(INPUT DATA begins)

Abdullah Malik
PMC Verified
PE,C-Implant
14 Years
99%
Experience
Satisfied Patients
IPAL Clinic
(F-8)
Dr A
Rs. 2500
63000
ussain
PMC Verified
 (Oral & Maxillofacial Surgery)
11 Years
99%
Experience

(INPUT DATA ends)
(INPUT DATA begins)

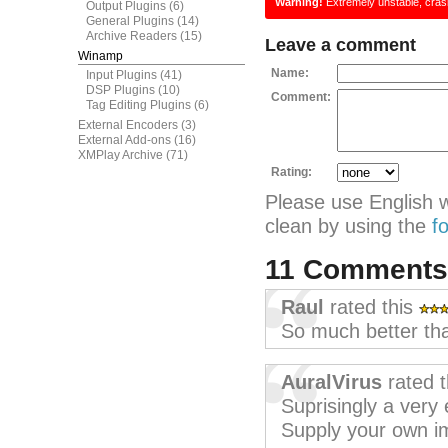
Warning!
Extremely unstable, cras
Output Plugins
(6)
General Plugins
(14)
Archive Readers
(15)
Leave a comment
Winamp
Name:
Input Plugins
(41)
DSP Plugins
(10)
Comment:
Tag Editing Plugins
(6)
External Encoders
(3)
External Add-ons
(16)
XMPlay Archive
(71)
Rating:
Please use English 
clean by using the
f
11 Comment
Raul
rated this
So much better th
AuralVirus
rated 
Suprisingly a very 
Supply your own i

(INPUT DATA ends)

DIRECTIONS FOR THIS TASK:
Pick out each line above that includes "Plugins" and show it.

RESPONSE AREA:
Output Plugins
General Plugins
Input Plugins
DSP Plugins
Tag Editing Plugins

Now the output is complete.